Essa onda também é interessante para o Brasil, segundo a pesquisadora. “A Coreia do Sul está em ascensão no cenário global e a gente se vê reconhecido nesse movimento. É interessante nos associar uma marca que deu certo.”
Outro ritmo brasileiro que tem aparecido com mais frequência no k-pop é a bossa nova. Lançada há três semanas, “Elevator” começa com riffs tipicos. A música é de Baekhyun, integrante do EXO e um dos principais cantores solo, que já havia explorado o gênero em outros trabalhos, como “Rendez-Vous”, do ano passado.
J.Y. Park, fundador de uma das maiores empresas dessa indústria, a JYP Entertainment, citou a música “Chega de Saudade” e artistas como João Gilberto, Tom Jobim e Nara Leão como inspiração para compor “Alcohol Free”, lançada em 2021 pelo Twice, girl group de sucesso.
Le Sserafim, da mesma Hybe do BTS, lançou em março um remix de “Come Over” com o som da década de 1950. IU, cantora solo importante, traz referências em várias canções, como “Obliviate” e “Havana”. Há vários outros exemplos, como “Roller Coaster”, do Nmixx, “Melt Away”, de Taeyeon, e “LP”, de Red Velvet.

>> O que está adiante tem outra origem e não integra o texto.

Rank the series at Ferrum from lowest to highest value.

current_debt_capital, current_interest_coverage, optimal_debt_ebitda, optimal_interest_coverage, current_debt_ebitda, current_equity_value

A bossa nova já é mais estabelecida no exterior, inclusive na Coreia do Sul. Nomes como Gilberto Gil e Caetano Veloso esgotam shows no país asiático, e em 2023 Sérgio Mendes foi headliner do Seoul Jazz Festival. “Aqui, Sérgio Mendes é enorme, mas não se vê uma multidão de jovens animados para vê-lo como se vê por lá”, comenta Rodrigues.